If you are looking for somewhere to go for a picnic, that is accessible, yet wild, you need go no further than the banks of the River Wye in Monsal Dale at the very heart of the Peak District.
If you are driving, the place to park is off the A6, approximately mid-way between Ashford-in-the-Water and Taddington - an area known as Lees Bottom. This pay and display car park is managed by the Peak District National Park Authority. At the top end of the car park you will find a short path leading down towards the busy main road - it goes without saying that care is needed when crossing here; there are bends, and the traffic travels at a fair pace along this major highway.
On the opposite side of the road is a stile in the wall leading onto a path which heads down and across a field towards woodland. Keep on this to enter the lower end of Brushfield Hough, where the path now leads you above the river, through mature trees a little way, before descending to the river’s wide, grassy bank. Almost immediately you will see a broad, flat, rocky shelf - a perfect place to wile away a few hours, you might think; however, there is an even better place just around the bend, so keep going. The path splits in two just beyond this point - the left-hand route follows the edge of a wide meadow, whilst the right-hand one meanders through shrubbery close to the water’s edge.

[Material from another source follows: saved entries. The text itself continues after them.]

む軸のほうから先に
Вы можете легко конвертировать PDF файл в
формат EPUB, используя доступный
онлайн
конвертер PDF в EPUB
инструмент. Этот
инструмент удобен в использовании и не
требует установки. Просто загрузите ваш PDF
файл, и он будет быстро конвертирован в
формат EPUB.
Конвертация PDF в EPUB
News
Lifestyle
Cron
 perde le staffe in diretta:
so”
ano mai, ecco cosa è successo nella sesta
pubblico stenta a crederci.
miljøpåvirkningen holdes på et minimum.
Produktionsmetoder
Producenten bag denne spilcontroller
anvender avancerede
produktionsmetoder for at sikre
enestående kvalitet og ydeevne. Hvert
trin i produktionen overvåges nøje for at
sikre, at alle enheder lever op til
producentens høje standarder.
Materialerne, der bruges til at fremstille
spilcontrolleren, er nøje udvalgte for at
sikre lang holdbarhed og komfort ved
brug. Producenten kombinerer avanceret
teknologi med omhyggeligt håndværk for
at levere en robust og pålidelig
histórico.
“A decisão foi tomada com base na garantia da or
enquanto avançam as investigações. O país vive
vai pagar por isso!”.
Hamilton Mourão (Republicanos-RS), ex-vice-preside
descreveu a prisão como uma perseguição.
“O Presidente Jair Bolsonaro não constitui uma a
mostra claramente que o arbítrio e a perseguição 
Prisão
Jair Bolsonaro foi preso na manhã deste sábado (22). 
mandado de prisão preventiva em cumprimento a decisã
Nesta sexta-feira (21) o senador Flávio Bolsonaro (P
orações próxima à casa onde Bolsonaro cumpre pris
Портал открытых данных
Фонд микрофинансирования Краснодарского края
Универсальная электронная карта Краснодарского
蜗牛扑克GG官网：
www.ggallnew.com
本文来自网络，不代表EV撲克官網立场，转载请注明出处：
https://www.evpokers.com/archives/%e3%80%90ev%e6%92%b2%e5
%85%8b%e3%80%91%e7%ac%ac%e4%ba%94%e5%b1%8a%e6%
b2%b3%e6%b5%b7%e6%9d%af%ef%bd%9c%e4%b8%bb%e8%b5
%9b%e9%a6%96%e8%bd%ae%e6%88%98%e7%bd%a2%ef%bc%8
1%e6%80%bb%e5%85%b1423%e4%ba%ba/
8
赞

In summer time, this bank is dense with wetland vegetation; it is a lush and beautiful world, where ash trees form a canopy over the gently babbling river and tall spikes of bright pink willowherb, paler hemp agrimony and delicately scented, feathery meadowsweet vie for space in the damp ground under the trees. Watch carefully and you will most likely spot dippers and grey wagtails bobbing among the stones in mid-stream.

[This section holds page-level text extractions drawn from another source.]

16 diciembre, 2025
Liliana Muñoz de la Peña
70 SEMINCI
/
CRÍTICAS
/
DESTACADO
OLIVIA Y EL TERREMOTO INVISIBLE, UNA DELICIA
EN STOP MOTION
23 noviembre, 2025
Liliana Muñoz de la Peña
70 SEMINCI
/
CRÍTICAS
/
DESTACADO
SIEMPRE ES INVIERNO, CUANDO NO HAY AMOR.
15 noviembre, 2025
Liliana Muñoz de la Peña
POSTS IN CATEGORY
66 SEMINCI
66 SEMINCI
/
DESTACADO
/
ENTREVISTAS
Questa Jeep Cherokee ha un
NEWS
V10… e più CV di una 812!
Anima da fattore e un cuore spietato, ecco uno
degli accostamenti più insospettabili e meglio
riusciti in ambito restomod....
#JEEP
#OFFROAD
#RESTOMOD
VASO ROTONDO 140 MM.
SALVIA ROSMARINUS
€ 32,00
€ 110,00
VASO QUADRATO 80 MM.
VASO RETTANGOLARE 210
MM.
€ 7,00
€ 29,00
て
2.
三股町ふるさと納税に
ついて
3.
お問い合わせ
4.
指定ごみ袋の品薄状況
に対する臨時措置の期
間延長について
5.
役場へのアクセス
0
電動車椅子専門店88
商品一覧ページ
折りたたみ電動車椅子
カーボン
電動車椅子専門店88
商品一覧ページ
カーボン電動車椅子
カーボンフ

At some point in the distant past there was probably a mill here as there is the odd moss-covered relic and planks over the tiny pool, but that was long ago and nature has just about destroyed the evidence.

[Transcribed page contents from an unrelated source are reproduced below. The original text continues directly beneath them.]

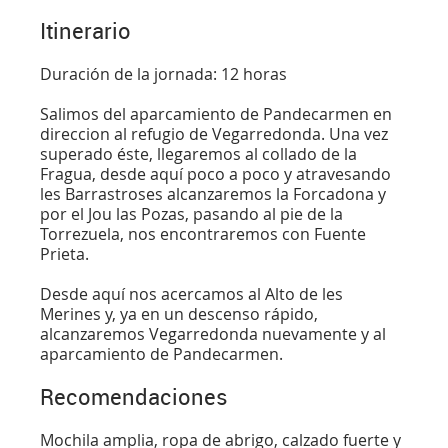
Itinerario
Duración de la jornada: 12 horas
Salimos del aparcamiento de Pandecarmen en
direccion al refugio de Vegarredonda. Una vez
superado éste, llegaremos al collado de la
Fragua, desde aquí poco a poco y atravesando
les Barrastroses alcanzaremos la Forcadona y
por el Jou las Pozas, pasando al pie de la
Torrezuela, nos encontraremos con Fuente
Prieta.
Desde aquí nos acercamos al Alto de les
Merines y, ya en un descenso rápido,
alcanzaremos Vegarredonda nuevamente y al
aparcamiento de Pandecarmen.
Recomendaciones
Mochila amplia, ropa de abrigo, calzado fuerte y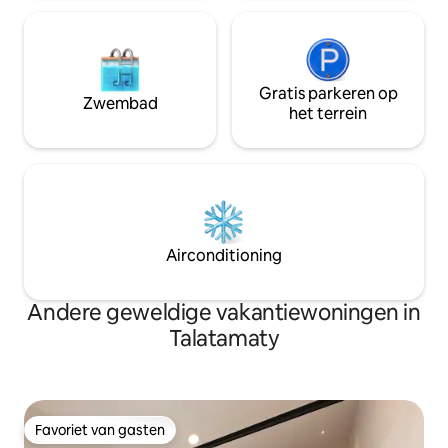
Gratis parkeren op
Zwembad
het terrein
Airconditioning
Andere geweldige vakantiewoningen in
Talatamaty
Favoriet van gasten
Favoriet van gasten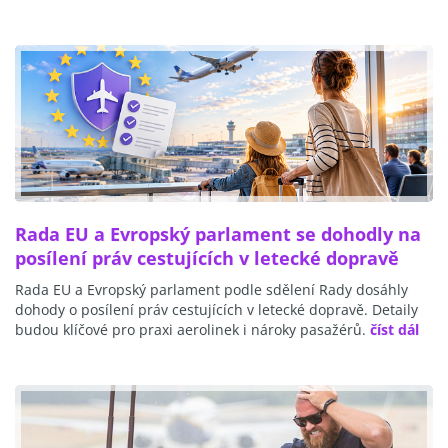
Rada EU a Evropský parlament se dohodly na
posílení práv cestujících v letecké dopravě
Rada EU a Evropský parlament podle sdělení Rady dosáhly
dohody o posílení práv cestujících v letecké dopravě. Detaily
budou klíčové pro praxi aerolinek i nároky pasažérů.
číst dál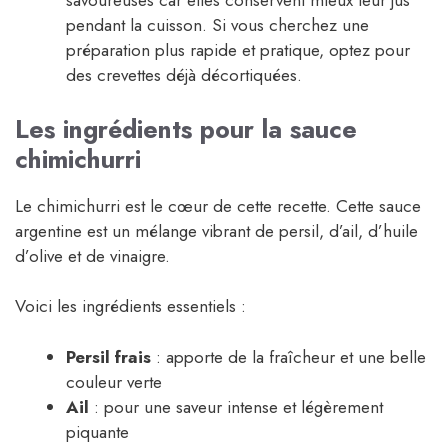
savoureuses car elles conservent mieux leur jus
pendant la cuisson. Si vous cherchez une
préparation plus rapide et pratique, optez pour
des crevettes déjà décortiquées.
Les ingrédients pour la sauce
chimichurri
Le chimichurri est le cœur de cette recette. Cette sauce
argentine est un mélange vibrant de persil, d’ail, d’huile
d’olive et de vinaigre.
Voici les ingrédients essentiels :
Persil frais
: apporte de la fraîcheur et une belle
couleur verte
Ail
: pour une saveur intense et légèrement
piquante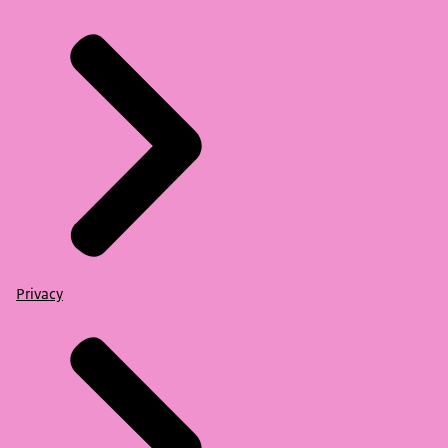
Privacy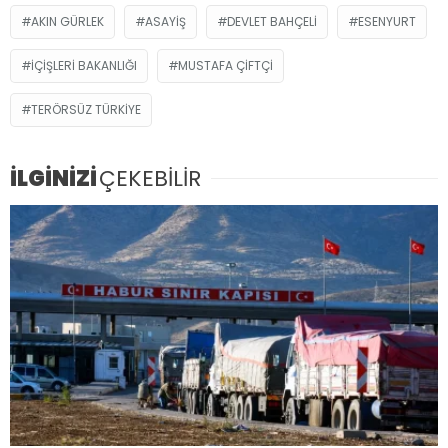
AKIN GÜRLEK
ASAYIŞ
DEVLET BAHÇELI
ESENYURT
İÇIŞLERI BAKANLIĞI
MUSTAFA ÇIFTÇI
TERÖRSÜZ TÜRKIYE
İLGİNİZİ
ÇEKEBİLİR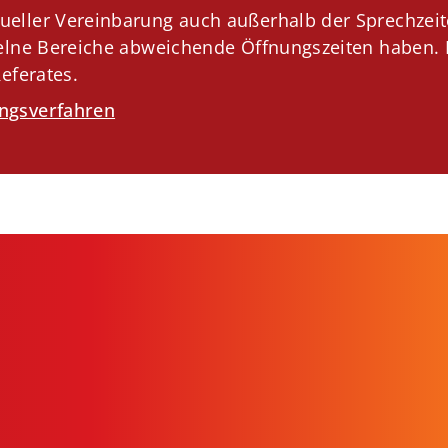
ueller Vereinbarung auch außerhalb der Sprechzei
zelne Bereiche abweichende Öffnungszeiten haben. D
Referates.
ungsverfahren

As you leave the trees, you find yourself at a wide bend in the river - now, here is the perfect picnic spot. After you have spread your rug and almost before you have unpacked your sandwiches, the fish you may have spotted jumping for flies will have spotted you and will be swimming around in the shallow pool nearby, doubtless hoping for a few crumbs of bread to be thrown their way.
Children will love this area as there is plenty of room for them to run around and let off steam, while nature lovers of any age will appreciate the diverse flora and fauna. It could be a scene right out of The Wind in the Willows. Ratty is one character you will most likely see - note the holes in the bank just above the water-line, these are where water voles live. Misnamed “water rats” in the past, these lovely creatures are fairly scarce these days, but are doing well along this stretch, so your chances of seeing one are reasonably high. At first glimpse, you may well think it is a rat swimming along - but look again, the nose is broader and the eyes kinder - a much cuter animal by far. Mallards and coots will probably glide by, buzzards circle high above, redstarts and chiff-chaffs flutter about in the nearby trees - and, if you are very lucky, you may spot the electric blue flash of a kingfisher darting downstream. In fact this is one of the best spots in the Peak District to spot these beautiful, but very elusive birds. It is a great place in which to relax and, rather than stamp noisily about looking for things of interest, let the wildlife come to you.